異物感ストレス感ということについて言語で説明するのは難しいのですが、私なりに考えた言い回しを箇条書きに並べさせていただきます。

・その皮膚の感覚はほかの皮膚に比べて表面の感覚が過敏になっています。
・普通の皮膚は、触れるとその感触を表皮の感知と真皮の感知を一体になって感じることができるのですが、患部の皮膚は、表皮の感覚が強くなっているけれど表皮のすぐ内側に異物感があり、真皮にまで触っている感じがしないのです。

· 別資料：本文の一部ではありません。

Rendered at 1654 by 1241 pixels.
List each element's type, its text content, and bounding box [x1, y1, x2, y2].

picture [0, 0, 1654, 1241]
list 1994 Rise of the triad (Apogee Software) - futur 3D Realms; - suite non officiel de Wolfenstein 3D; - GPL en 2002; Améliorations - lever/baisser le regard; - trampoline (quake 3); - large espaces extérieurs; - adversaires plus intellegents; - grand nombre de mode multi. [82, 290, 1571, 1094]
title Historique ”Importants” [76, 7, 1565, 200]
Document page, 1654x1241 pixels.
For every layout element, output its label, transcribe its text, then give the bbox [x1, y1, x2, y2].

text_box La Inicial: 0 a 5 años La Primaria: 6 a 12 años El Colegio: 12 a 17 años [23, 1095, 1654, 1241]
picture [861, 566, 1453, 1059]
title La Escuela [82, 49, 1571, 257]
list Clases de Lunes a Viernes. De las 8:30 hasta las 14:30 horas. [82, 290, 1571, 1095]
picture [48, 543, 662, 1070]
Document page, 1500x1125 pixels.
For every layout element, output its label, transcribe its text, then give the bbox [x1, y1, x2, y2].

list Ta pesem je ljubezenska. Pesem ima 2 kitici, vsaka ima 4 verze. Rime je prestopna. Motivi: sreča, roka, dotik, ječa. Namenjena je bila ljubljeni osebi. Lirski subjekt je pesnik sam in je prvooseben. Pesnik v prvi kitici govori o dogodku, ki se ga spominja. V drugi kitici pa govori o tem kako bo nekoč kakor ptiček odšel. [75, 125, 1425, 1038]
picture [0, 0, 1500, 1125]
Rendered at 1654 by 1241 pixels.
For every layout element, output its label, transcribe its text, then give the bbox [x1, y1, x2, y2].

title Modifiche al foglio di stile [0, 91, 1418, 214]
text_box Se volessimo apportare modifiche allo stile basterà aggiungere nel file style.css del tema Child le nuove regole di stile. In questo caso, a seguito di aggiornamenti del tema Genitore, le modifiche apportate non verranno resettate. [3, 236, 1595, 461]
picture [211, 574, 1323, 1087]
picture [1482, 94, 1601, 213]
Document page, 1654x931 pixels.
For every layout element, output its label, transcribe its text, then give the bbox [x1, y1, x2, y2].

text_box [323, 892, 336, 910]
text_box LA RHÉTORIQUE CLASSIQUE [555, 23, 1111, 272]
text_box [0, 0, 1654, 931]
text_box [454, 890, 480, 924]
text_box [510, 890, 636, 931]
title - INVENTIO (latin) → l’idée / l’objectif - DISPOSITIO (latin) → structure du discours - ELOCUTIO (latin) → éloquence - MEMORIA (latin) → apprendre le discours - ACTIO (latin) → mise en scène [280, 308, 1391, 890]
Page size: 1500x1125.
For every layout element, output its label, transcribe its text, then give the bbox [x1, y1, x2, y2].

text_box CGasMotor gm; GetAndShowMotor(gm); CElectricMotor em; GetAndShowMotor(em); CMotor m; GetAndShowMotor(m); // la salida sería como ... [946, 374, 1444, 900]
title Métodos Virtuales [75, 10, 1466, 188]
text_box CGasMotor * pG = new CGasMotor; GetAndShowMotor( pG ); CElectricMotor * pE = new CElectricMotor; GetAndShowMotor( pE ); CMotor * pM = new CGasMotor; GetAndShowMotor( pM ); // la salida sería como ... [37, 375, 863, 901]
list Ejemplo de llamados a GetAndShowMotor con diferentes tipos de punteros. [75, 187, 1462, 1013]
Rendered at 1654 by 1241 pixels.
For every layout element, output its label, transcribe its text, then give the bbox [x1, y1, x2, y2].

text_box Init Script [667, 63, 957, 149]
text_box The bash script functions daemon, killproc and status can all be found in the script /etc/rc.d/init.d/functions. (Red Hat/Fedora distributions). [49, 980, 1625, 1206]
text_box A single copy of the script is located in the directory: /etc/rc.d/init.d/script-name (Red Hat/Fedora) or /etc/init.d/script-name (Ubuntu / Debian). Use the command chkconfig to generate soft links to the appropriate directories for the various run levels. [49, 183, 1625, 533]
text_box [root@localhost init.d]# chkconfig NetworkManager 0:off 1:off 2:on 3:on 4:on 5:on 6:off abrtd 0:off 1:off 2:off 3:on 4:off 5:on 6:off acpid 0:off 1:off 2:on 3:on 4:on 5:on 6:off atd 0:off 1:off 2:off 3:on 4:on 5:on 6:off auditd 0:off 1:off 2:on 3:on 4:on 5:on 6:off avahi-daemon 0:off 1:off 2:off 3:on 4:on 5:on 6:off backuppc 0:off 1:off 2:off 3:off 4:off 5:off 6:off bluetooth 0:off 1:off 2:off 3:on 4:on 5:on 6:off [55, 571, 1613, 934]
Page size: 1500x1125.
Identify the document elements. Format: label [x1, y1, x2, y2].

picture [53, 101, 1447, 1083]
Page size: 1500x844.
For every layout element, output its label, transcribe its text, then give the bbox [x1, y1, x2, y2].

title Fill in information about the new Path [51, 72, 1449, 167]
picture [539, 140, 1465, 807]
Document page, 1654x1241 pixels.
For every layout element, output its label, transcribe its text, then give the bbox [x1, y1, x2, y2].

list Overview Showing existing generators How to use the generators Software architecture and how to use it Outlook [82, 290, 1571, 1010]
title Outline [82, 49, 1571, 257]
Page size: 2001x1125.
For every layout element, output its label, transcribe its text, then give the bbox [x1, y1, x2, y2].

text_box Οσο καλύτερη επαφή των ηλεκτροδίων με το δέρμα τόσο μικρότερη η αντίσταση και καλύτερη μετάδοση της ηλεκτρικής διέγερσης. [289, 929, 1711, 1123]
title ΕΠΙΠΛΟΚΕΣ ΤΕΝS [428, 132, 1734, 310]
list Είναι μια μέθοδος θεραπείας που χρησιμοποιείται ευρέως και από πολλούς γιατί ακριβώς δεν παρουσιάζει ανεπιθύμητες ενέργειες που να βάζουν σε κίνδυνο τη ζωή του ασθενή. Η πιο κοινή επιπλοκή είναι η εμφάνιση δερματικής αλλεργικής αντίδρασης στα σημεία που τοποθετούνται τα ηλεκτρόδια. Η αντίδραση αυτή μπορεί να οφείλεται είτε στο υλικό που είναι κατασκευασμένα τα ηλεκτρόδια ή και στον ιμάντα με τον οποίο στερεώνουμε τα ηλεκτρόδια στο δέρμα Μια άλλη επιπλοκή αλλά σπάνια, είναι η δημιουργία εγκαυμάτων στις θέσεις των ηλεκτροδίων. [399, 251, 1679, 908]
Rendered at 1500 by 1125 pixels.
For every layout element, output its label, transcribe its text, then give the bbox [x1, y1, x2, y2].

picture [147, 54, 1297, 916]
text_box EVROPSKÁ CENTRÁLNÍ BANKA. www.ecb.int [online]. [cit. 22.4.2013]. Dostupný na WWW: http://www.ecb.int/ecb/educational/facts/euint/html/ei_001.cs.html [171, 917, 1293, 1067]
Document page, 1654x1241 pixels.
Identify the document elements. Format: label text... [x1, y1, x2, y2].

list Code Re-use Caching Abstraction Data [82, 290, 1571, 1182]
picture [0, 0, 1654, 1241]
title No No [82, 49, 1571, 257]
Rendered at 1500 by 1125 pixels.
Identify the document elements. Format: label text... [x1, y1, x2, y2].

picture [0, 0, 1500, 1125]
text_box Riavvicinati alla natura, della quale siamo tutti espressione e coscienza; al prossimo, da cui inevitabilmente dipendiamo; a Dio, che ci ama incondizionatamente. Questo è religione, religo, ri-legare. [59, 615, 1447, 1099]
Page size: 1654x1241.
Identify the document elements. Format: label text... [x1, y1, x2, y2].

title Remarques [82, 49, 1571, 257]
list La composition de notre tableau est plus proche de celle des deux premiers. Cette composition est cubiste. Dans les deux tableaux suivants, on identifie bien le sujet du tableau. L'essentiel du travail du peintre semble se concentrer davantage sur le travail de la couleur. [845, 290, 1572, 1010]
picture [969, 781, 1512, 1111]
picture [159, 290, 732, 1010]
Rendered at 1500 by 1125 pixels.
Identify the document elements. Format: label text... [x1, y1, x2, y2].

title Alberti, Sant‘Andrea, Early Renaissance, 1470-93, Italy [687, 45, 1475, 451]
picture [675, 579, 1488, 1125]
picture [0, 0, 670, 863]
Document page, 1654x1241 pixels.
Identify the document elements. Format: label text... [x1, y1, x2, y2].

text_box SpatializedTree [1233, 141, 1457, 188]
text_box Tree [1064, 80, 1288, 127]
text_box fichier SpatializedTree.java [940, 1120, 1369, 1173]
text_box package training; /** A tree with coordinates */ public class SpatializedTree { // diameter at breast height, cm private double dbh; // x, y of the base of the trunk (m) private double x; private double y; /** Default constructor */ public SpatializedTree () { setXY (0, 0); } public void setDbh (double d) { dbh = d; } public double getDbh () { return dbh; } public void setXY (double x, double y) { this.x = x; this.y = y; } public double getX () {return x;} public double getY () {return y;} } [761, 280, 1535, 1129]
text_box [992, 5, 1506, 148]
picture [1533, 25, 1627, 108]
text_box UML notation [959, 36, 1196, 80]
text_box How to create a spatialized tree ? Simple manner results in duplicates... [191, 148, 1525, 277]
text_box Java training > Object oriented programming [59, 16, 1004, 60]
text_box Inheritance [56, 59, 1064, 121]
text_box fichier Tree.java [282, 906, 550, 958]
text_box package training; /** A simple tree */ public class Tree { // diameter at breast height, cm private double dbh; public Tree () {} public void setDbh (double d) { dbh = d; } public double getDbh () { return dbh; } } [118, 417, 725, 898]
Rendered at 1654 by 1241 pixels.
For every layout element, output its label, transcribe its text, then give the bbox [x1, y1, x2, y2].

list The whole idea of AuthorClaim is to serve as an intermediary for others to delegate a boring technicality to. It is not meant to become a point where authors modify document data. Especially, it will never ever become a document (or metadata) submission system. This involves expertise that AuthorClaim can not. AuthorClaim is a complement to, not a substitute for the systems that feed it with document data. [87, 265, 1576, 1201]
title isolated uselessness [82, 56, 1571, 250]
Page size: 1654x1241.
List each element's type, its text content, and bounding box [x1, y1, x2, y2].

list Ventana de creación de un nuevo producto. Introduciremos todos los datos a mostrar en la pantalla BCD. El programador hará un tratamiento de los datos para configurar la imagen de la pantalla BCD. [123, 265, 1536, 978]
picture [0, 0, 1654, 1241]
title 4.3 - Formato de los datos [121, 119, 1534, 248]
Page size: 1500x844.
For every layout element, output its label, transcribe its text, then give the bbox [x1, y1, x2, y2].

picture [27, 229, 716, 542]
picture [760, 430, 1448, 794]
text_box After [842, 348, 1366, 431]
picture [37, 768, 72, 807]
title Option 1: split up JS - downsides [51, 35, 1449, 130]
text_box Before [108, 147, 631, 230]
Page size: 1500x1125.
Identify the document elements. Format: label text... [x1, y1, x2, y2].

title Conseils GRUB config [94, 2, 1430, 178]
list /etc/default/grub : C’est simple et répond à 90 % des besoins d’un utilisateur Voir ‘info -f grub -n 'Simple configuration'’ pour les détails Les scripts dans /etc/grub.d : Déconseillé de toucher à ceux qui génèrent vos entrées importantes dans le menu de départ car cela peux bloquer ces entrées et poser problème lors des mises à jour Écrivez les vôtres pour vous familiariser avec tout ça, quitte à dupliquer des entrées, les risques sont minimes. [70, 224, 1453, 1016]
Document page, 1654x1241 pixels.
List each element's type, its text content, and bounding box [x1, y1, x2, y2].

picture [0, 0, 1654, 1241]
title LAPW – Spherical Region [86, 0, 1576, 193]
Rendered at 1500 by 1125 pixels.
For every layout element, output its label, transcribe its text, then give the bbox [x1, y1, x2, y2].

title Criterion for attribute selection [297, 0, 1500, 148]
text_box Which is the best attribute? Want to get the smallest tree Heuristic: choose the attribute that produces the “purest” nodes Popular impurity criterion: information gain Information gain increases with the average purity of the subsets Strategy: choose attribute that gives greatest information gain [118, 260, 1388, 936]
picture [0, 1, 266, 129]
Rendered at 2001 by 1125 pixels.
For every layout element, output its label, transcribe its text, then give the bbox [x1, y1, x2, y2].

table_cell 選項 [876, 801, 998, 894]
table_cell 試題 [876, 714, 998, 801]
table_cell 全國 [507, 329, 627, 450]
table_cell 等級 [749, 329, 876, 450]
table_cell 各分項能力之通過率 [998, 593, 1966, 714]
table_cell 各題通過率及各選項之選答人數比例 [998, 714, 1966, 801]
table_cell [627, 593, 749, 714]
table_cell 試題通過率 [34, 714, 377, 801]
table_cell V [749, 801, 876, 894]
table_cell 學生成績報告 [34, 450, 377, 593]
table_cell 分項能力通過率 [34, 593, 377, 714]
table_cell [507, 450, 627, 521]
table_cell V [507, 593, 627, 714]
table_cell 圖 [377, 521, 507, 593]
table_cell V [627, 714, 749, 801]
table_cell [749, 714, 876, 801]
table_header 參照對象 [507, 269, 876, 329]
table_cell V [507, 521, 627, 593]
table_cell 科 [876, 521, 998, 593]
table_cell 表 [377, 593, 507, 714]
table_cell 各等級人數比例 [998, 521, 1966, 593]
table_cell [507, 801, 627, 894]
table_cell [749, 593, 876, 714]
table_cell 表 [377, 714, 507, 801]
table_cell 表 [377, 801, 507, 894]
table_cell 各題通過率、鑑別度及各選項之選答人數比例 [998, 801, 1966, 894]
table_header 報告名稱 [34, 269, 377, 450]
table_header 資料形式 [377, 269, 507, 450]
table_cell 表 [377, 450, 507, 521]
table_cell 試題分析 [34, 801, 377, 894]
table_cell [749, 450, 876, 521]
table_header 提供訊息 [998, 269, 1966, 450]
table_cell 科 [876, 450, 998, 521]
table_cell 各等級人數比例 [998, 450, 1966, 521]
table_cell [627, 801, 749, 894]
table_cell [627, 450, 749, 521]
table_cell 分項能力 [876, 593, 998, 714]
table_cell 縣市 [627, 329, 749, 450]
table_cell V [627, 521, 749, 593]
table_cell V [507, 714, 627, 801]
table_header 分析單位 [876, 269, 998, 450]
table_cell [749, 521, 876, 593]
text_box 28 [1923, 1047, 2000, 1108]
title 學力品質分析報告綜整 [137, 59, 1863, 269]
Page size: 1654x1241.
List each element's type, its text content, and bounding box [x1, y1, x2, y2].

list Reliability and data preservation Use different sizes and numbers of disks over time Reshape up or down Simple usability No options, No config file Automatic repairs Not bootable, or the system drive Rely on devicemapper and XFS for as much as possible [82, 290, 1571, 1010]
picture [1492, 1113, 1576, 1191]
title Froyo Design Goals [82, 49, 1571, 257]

・この異物感は、にきびをつぶしたリンパ液で張っている皮膚とか、内出血した皮膚とか、やぶ蚊に刺された皮膚の腫れぼったい感覚や、自分の脇腹の脂肪を指で突いた後少しの間皮膚の内側がじーんと重くなる感覚に似ています。
・しかし、その皮膚の部分は見た目は普通と変わらないのです。
・そしてその患部を自分で触ったり物が当たると、まるで皮膚が記憶を呼び起こしたみたいに、その圧力に応じて下腹部から上の筋肉が急に緊張して、はらわたを締め付けられ、熱いストレス感が胸を突き上げるのです。
・上記の比喩を、一行でまとめるなら「コンニャク状のストレス物質で表皮が湿潤してしまい、異物が入り込んで密度が多くなった分、表皮の痛覚が挟まれやすくなり、表皮の表面の感覚が強くなった。そして埋め込まれたストレス物質は表皮のわずかな刺激にも反応しストレスを染み出させる」ということになります。皮膚感覚の異常を意識することと、ストレスを感じることは、同じタイミングで起こりました。なぜコンニャクに例えるのかというと、患部の皮膚の、奥までつかめない感じは、かにさされや内出血に比べ、実際は厚ぼったくなってもいないのにずっと多い気がするからなのです。
・二の腕は制服の上から小突かれたのに症状が発生していることから、この症状が心理的要因のものであるのを、私は知識の上では理解しました。しかし、ストレス感異物感の内のストレス感の面については、昔嗅いだ匂いや聴いた音楽で当時を懐かしむことがあるように、感覚が記憶を呼び起こすのは私も知るところで、触覚もその例に漏れないということは、私にとって理屈でわからなくもなかったのですが、異物感の方面は、まったく皮膚自体の疾患であるように私には感じられました。私は「三年生を送る会」が終わってから「あの場で最も多くBと接触した皮膚の部分」という議題について検討した覚えはなく、異物感の生じた範囲は「アゴの先端から周囲約2cm~」とか「三角筋寄りの位置の10円玉大の・・・」などと、まるで液状の化学物質をかけられたみたいに、外部から決めつけられた印象がありましたし、患部の皮膚を押した圧力と、湧き出る不快感が比例するのも物理的な観を与えました。患部に触れて湧きおこるストレスは、その時に機嫌が良ければ流すことが出来ました。しかし、旅行先など気分が外にそがれやすい時であっても、アゴづえはつかず、布団の上べりにアゴは当てなかったという覚えがあります。皮膚の異物感の面は、基本的にはいつでも確認できることでした。

私はいつしか心の中で、自分の皮膚に生じた疾患を、Bが分泌する毒をかけられたが如く様相から、「B(苗字)毒」と呼ぶようになりました。